Honneth isolou, então, a forma de maus-tratos práticos como sendo a categoria principal do desrespeito. Ela é a forma que toca a camada corporal de uma pessoa e seu substrato psíquico, diga-se. A espécie de elementar de rebaixamento social: retirar a livre disposição da pessoa sobre seu corpo. O sofrimento psíquico que produz esse tipo de rebaixamento, uma espécie de transformação do ser humano em objeto sob a vontade de um outro alguém, faria com que a pessoa ficasse irremediavelmente ferida e vivenciasse uma vergonha social.
A primeira forma do rebaixamento seriam os maus-tratos corporais. A segunda adviria do fato do sujeito permanecer excluído de seus direitos dentro de uma sociedade. Direitos, para Honneth, são aquelas pretensões individuais cuja satisfação social uma pessoa pode contar de maneira legítima, já que ela, como membro de igual valor em uma coletividade, participa em pé de igualdade de sua ordem institucional.

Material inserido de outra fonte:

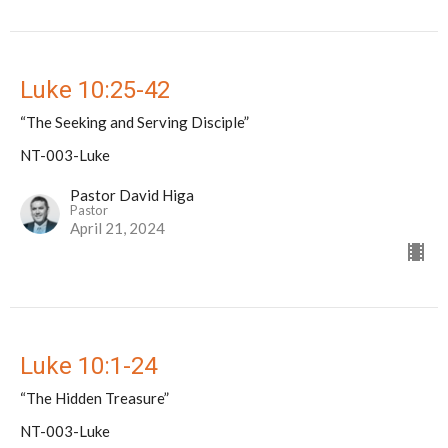
Luke 10:25-42
“The Seeking and Serving Disciple”
NT-003-Luke
Pastor David Higa
Pastor
April 21, 2024
Luke 10:1-24
“The Hidden Treasure”
NT-003-Luke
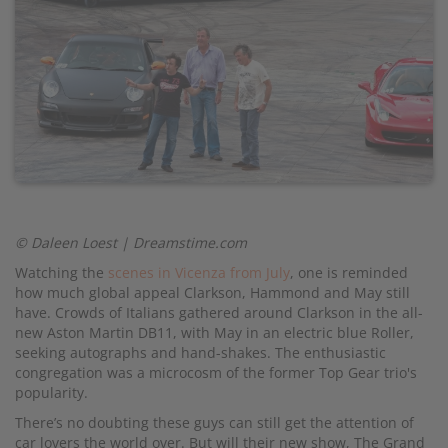
© Daleen Loest | Dreamstime.com
Watching the
scenes in Vicenza from July
, one is reminded
how much global appeal Clarkson, Hammond and May still
have. Crowds of Italians gathered around Clarkson in the all-
new Aston Martin DB11, with May in an electric blue Roller,
seeking autographs and hand-shakes. The enthusiastic
congregation was a microcosm of the former Top Gear trio's
popularity.
There’s no doubting these guys can still get the attention of
car lovers the world over. But will their new show, The Grand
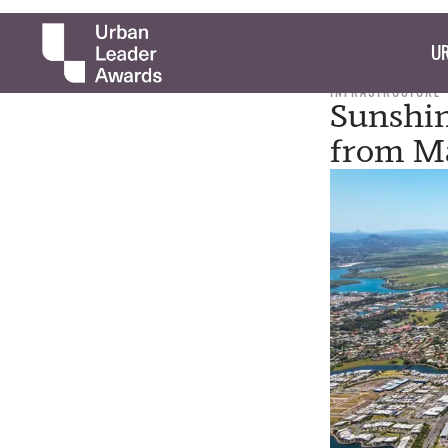
UR
INFRASTRUCTURE
Sunshin
from Ma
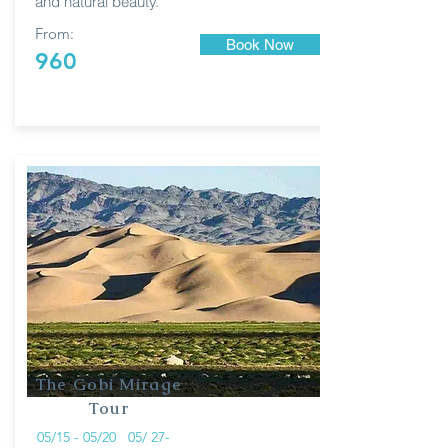
and natural beauty.
From:
Book Now
960
The Gobi Mirage
Tour
05/15 - 05/20 05/ 27-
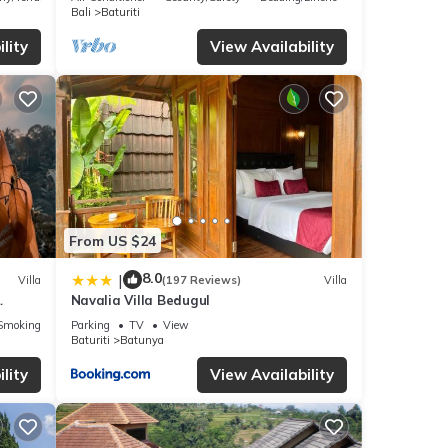
Bali
Baturiti
lity
View Availability
 villa
ed to
ests
From US $24
droom
8.0
|
Villa
(197 Reviews)
Villa
Navalia Villa Bedugul
Smoking Area
Parking
TV
View
y in
Baturiti
Batunya
lity
View Availability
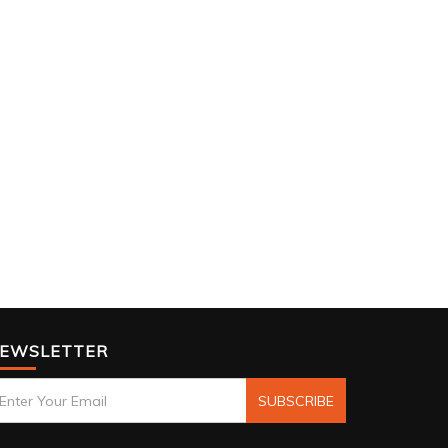
EWSLETTER
SUBSCRIBE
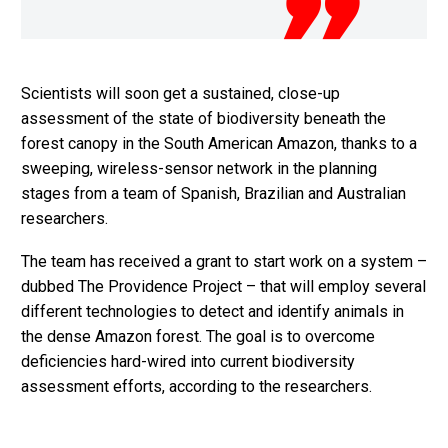
Scientists will soon get a sustained, close-up
assessment of the state of biodiversity beneath the
forest canopy in the South American Amazon, thanks to a
sweeping, wireless-sensor network in the planning
stages from a team of Spanish, Brazilian and Australian
researchers.
The team has received a grant to start work on a system –
dubbed The Providence Project – that will employ several
different technologies to detect and identify animals in
the dense Amazon forest. The goal is to overcome
deficiencies hard-wired into current biodiversity
assessment efforts, according to the researchers.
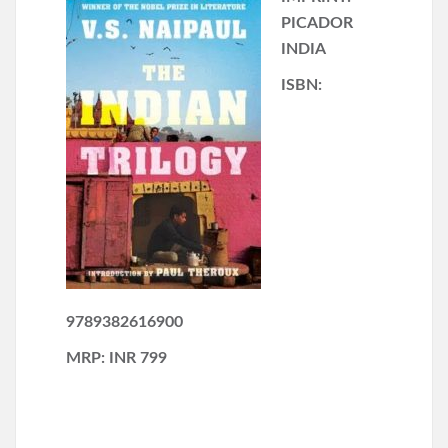
PICADOR
INDIA
ISBN:
9789382616900
MRP: INR 799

O problema é que o rebaixado sente-se com menos status que o parceiro de interação, com menor valor na sociedade.
Sem direitos, segundo Honneth, não há como existir auto-respeito. O auto-respeito, assim como o próprio sujeito, não existiria anteriormente a uma vivência social, ele seria fruto da relação entre sujeitos. O que Honneth quer dizer é que a falta de reconhecimento é praticamente a dissolução do sujeito.
A definição daquilo que é buscado na luta pelo reconhecimento: reconhecimento da honra, do status, da dignidade. Seria “medida de estima social que é concedida à sua maneira de auto-realização no horizonte da tradição cultural”. O rebaixamento tiraria algo do reconhecimento anterior: esse reconhecimento anterior seria advindo da solidariedade de grupos. Esse não-reconhecimento é praticamente uma morte psíquica. Afinal, a imagem que o sujeito formou de seu eu na relação com os outros é aquilo que pode ser dissolvido nessa relação e, segundo o pragmatismo não-cartesiano, é o próprio eu. Existe também o conceito de morte social.
No final do capítulo sobre a identidade que comentamos aqui, Honneth fechou sua reflexão com uma analogia entre o rebaixamento e o desrespeito para os indivíduos e as doenças para os corpos dos seres humanos. O doente é um rebaixado por aqueles que possuem saúde. Aquele que respeita e reconhece seria o saudável do ponto de vista social. A ausência do reconhecimento foi a mola social que Honneth estudou: como uma experiência dessas pode fazer com que alguém se mobilize para o conflito social? A experiência de vergonha, de vexação transforma-se em desejo de afirmação. Só a ação ativa irá tirar o sujeito da tensão em que ele mergulha.